Navy Vice Adm. James Syring said the Missile Defense Agency plans to allocate $1.3 billion of its $7.46 billion budget request for fiscal year 2015 toward homeland defense, including a purchase of ground-based interceptor missiles to beef up MDA’s fleet, the American Forces Press Service reported Thursday.
The press service noted that past test flights to assess a key component of the GBIs, referred to as the exoatmospheric kill vehicle, have come back with issues, but the MDA chief assured lawmakers that the agency remains committed to the technology.
“My highest priority remains the successful intercept flight test of the CE-2 (variant) exoatmospheric kill vehicle,” Syring said Wednesday in testimony before the Senate Appropriations Defense Subcommittee.
The director added that the agency is looking toward addressing the EKV’s cost and reliability in a proposed redesign next year.

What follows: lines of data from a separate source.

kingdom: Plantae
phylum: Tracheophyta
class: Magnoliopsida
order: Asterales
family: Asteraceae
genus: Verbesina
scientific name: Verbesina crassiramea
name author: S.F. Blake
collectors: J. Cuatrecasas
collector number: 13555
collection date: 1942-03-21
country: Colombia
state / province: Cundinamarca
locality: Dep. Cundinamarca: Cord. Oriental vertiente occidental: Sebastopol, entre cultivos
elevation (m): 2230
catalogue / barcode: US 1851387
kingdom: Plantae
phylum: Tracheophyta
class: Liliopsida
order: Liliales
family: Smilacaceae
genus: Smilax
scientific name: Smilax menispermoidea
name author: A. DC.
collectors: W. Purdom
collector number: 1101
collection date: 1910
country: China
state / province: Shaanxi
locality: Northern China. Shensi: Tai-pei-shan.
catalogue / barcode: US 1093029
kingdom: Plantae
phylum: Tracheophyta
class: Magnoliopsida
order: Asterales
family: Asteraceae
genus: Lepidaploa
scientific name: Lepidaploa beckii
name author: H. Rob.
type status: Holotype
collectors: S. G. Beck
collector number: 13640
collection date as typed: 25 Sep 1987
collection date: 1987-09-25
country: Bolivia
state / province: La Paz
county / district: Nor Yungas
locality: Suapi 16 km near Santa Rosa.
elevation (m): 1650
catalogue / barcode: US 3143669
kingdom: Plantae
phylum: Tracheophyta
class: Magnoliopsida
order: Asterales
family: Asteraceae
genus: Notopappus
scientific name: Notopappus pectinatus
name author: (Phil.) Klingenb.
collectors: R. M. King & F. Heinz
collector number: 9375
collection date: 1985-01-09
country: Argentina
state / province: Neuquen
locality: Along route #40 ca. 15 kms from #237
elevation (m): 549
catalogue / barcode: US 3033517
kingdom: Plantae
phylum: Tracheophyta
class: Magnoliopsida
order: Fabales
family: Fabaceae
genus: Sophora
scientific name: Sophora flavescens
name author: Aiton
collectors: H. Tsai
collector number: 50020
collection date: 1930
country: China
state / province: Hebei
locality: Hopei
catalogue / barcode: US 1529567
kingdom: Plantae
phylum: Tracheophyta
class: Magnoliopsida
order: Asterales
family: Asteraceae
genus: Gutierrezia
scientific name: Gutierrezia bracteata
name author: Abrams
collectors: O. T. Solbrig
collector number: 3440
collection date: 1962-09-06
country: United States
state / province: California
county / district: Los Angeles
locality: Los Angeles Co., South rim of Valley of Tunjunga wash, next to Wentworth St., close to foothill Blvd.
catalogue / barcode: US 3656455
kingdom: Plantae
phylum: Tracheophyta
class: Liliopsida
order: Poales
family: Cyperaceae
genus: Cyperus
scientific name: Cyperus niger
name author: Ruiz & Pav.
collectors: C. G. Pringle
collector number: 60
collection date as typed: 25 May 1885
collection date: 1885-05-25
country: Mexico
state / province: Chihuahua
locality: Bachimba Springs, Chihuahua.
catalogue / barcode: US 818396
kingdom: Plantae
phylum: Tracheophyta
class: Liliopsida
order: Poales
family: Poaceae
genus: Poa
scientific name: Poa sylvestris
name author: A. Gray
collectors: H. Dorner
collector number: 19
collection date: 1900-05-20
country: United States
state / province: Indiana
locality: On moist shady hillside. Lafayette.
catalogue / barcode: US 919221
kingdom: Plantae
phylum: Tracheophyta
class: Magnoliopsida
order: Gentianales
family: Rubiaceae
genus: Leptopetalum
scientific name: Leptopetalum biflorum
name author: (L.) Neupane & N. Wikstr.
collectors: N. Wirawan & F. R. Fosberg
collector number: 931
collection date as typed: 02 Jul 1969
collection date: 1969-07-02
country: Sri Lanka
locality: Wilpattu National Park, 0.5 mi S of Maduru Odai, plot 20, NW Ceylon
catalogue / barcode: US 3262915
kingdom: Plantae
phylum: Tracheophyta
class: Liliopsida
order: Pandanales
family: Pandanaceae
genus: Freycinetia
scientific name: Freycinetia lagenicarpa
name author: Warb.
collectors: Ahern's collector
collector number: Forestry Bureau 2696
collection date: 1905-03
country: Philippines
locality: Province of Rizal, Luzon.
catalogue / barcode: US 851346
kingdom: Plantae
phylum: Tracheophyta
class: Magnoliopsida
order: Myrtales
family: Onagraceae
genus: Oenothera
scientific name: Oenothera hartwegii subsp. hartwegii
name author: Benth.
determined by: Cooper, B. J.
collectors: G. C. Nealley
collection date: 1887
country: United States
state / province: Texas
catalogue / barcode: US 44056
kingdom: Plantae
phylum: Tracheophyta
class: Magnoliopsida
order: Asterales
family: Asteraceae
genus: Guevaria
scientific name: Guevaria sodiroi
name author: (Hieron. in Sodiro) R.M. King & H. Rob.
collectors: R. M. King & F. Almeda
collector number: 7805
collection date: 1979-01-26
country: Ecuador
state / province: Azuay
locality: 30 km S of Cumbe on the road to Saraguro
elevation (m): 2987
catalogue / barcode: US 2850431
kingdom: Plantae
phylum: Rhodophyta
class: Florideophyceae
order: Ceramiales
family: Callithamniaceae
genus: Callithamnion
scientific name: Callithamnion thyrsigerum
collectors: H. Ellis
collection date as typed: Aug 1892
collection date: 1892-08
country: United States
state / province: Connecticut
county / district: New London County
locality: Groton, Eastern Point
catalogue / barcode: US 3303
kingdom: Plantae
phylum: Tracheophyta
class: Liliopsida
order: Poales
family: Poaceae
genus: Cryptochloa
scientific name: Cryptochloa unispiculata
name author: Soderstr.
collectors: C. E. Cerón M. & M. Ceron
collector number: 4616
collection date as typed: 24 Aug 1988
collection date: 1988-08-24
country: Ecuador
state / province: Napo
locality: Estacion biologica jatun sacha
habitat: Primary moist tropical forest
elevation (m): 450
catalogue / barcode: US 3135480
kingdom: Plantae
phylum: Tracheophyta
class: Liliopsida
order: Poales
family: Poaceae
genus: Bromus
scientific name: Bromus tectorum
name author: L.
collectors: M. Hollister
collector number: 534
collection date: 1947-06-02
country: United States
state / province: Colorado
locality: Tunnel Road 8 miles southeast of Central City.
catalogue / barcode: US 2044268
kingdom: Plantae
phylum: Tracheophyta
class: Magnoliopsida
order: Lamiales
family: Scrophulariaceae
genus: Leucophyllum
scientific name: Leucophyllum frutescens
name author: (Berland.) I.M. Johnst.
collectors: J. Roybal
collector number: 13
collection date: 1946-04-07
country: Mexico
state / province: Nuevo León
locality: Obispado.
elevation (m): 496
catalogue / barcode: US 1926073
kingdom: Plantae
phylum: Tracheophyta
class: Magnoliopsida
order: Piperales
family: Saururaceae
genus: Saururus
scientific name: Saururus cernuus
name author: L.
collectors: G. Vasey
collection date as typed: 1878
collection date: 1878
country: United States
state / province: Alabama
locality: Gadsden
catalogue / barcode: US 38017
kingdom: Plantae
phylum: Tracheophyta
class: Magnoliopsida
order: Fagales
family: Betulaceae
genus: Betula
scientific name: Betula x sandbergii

Syring also discussed other aspects of the budget request, including $929 million funding for the continued development of the Aegis ballistic missile defense system, as well as MDA’s milestones with respect to NATO activities, Terminal High Altitude Area Defense interceptors and cybersecurity efforts.
Syring noted that for fiscal year 2015, MDA is set to add to its arsenal 31 THAAD interceptors, which works to shoot down incoming warheads inside or outside the atmosphere before they hit their targets.
Development of a long-range discrimination radar is also in the works, with a planned launch in six years’ time, Syring told the senate panel.
“The new mid-course tracking radar will provide persistent coverage and improved discrimination capabilities against threats to the homeland from the Pacific theater,” he said.